● **ТЕКСТ ДЛЯ АНАЛИЗА**:
Приготовления к свадьбе Маргерит тем временем шли полным ходом. Амели руководила всем с военной четкостью: шитье приданого, список приглашенных, организация церемонии. Матисс считал, что жена и дочь перебарщивают с подготовкой и слишком торопятся, но его протестам никто не внимал. В конце концов, Амели и сама выходила замуж точно так же: по любви и в большой спешке, не имея в перспективе ничего, кроме романтической бедности и многих лет упорного труда. Гражданская церемония состоялась 10 декабря, за ней последовала служба в соборе Нотр-Дам. Свадьба была пышной: музыканты, цветы, торжественный прием и кортеж из шести автомобилей с гостями. Матисс сам составлял музыкальную программу и, возможно, придумал свадебное платье дочери – невеста выглядела в нем настолько прелестной, что сомнений в этом не оставалось. Наутро новобрачные отправились в свадебное путешествие, а толпа гостей прибыла в Исси. Матисс провел почти весь вечер со Стайнами («Твой отец счастлив, что всячески демонстрировал ко всеобщему удовольствию», – отчитывалась перед Маргерит Амели), а 12 декабря уехал в Ниццу. В мастерской он повесил фотографию дочери, которую молодой американец Мэн Рей сделал по его просьбе[191]191
  Мэн Рей (1890–1976, настоящие имя и фамилия Эммануил РодниЦкий) – американский фотограф, примыкал к дадаистам и сюрреалистам; один из основоположников коммерческой рекламы.

● **ВАШЕ ЗАДАНИЕ**: Сколько автомобилей с гостями было в свадебном кортеже, согласно тексту для анализа?

● **ПРЕДОСТАВЛЕННЫЙ ПЕРЕЧЕНЬ**:

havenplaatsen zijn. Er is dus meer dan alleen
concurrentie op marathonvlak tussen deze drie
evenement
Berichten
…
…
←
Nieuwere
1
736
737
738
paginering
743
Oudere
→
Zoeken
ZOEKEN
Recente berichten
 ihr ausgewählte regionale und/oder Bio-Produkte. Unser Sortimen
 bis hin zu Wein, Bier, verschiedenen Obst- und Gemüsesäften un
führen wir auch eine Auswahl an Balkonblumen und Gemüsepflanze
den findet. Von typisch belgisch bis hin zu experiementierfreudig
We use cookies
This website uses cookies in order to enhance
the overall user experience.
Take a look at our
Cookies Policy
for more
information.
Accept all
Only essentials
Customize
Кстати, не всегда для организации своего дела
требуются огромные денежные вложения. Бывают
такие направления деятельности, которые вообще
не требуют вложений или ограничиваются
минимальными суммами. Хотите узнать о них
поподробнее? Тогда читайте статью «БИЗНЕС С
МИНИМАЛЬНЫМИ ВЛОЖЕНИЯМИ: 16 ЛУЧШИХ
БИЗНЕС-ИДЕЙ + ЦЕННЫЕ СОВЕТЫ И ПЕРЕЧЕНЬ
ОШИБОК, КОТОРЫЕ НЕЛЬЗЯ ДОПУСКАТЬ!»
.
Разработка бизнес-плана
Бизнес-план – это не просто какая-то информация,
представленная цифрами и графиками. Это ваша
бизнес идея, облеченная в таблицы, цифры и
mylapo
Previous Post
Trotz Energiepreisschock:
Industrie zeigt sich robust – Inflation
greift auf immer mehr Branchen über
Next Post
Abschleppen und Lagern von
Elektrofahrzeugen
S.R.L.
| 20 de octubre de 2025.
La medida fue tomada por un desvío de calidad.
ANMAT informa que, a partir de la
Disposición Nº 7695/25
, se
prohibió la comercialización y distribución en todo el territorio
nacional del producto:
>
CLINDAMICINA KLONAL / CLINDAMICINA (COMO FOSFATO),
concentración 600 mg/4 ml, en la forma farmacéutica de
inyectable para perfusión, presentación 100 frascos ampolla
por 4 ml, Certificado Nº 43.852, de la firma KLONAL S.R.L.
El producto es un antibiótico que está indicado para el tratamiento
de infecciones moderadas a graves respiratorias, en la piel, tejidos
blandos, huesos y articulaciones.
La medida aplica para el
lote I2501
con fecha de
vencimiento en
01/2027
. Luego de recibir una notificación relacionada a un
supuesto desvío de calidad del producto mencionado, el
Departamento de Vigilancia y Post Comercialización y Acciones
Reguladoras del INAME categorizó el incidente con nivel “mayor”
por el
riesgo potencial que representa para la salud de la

● **РЕЗУЛЬТАТ ВЫПОЛНЕНИЯ**: Шесть автомобилей.